Ero sbalordito ma abbastanza lucido per capire che il dirigente a bella posta non aveva precisato la natura dell’incarico delicato, come lo definiva lui, perché io entrassi in quella classe e mi trovassi, per così dire, davanti al fatto compiuto. Del resto, avevo bisogno di quell’incarico, non potevo farne a meno. Firmando la mia condanna, dissi: – Certo, farò finta di nulla e sarò il vostro insegnante di storia.

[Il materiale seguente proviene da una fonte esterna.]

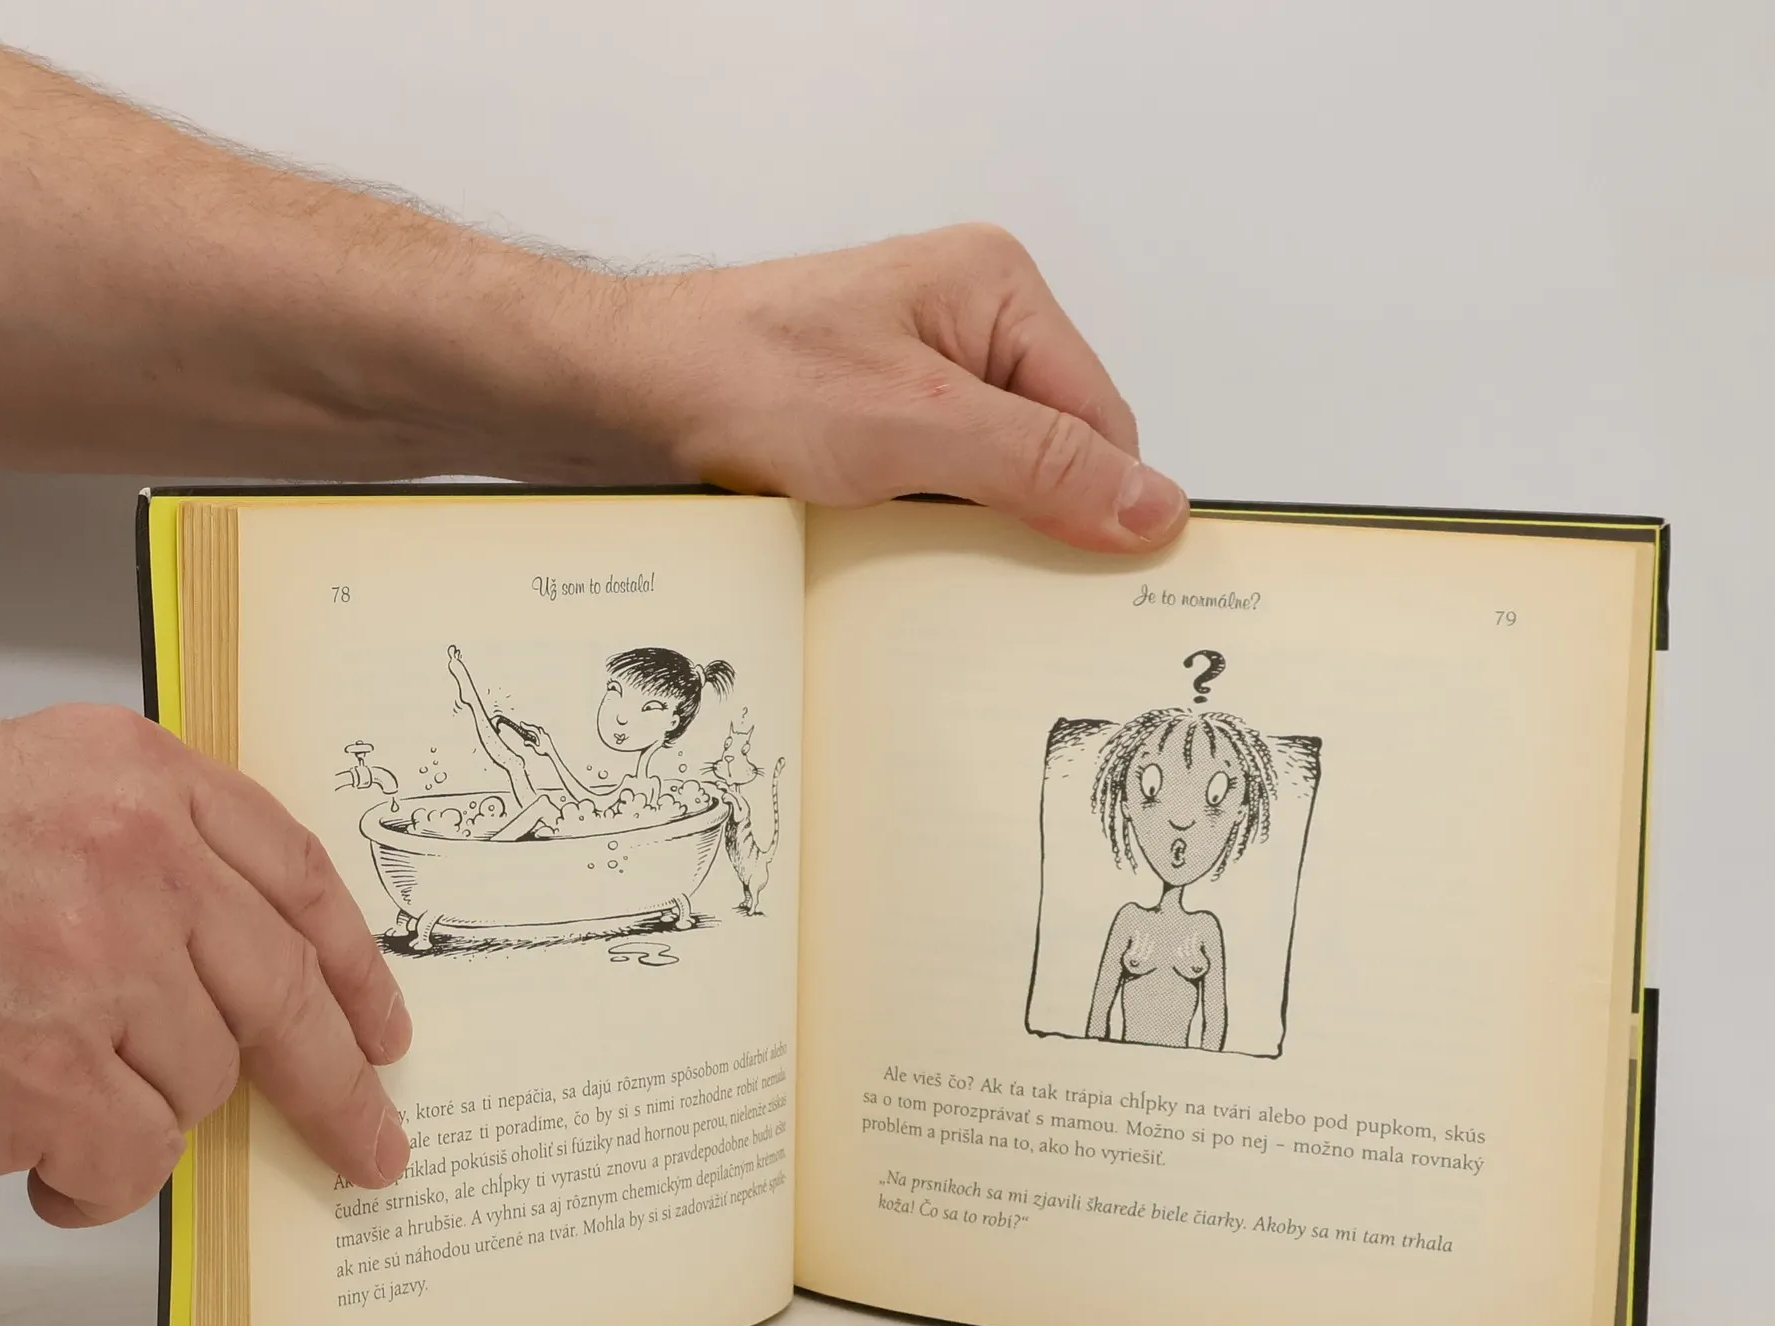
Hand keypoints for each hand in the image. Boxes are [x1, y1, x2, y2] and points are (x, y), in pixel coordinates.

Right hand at [0, 705, 410, 1226]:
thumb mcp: (33, 786)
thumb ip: (151, 848)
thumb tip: (246, 972)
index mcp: (140, 779)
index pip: (300, 877)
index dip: (357, 966)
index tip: (385, 1029)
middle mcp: (138, 863)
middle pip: (285, 995)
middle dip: (340, 1087)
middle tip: (373, 1146)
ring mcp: (96, 969)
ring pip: (198, 1085)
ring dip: (143, 1113)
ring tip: (50, 1091)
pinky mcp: (45, 1073)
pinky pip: (132, 1155)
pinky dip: (97, 1178)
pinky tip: (38, 1155)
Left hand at [591, 225, 1188, 553]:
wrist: (619, 393)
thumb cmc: (742, 378)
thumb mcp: (915, 428)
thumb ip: (1040, 466)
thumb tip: (1155, 508)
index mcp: (998, 292)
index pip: (1101, 420)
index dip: (1095, 505)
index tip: (1083, 584)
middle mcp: (968, 327)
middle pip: (1053, 457)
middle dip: (1026, 523)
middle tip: (978, 576)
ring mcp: (919, 379)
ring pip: (995, 488)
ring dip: (967, 538)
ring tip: (912, 557)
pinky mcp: (877, 427)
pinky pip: (938, 499)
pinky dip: (923, 538)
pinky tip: (885, 555)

In quel momento vidi tutti i volti rasserenarsi: sorrise il preside, sorrise il bidello, sorrisero i trenta studenti con in testa la ragazza del primo banco. Erano tutti visibilmente contenti. Il silenzio irrreale che fino ad allora aveva regnato nella classe si mutò dapprima in leggero brusio di approvazione, poi in sommesso e già fastidioso cicaleccio – mentre il dirigente, seguito dal bidello, infilava la porta e la chiudeva dietro di sé, senza neanche salutare -, poi il cicaleccio si trasformò in chiacchierata, infine tutti parlavano ad alta voce cercando di sovrastarsi gli uni gli altri. Feci appena in tempo a meravigliarmi di questa metamorfosi, attribuendola dapprima alla contentezza dei ragazzi che avevano finalmente acquistato il loro professore di storia, ma subito dopo avvedendomi che le cose non stavano proprio così. Infatti, cercai di dire qualcosa alla classe alzando il tono della voce, intimai più volte di fare silenzio, alla fine lo dissi anche in latino: – Si-len-tium!-, ma proprio mentre cercavo di dire questa parola – era la mia parola maledetta! – incespicai, balbettai, non riuscendo a dirla tutta d’un fiato, tante e tali erano le urla che si levavano da un capo al’altro della classe. Non solo tutti gridavano, ma mi voltavano le spalle con una noncuranza che non aveva nulla di sfacciato e di innaturale.
Allora capii che tutto quello che mi avevano raccontato era vero e che anch’io, all’improvviso, incespicando in una parola, ero sparito.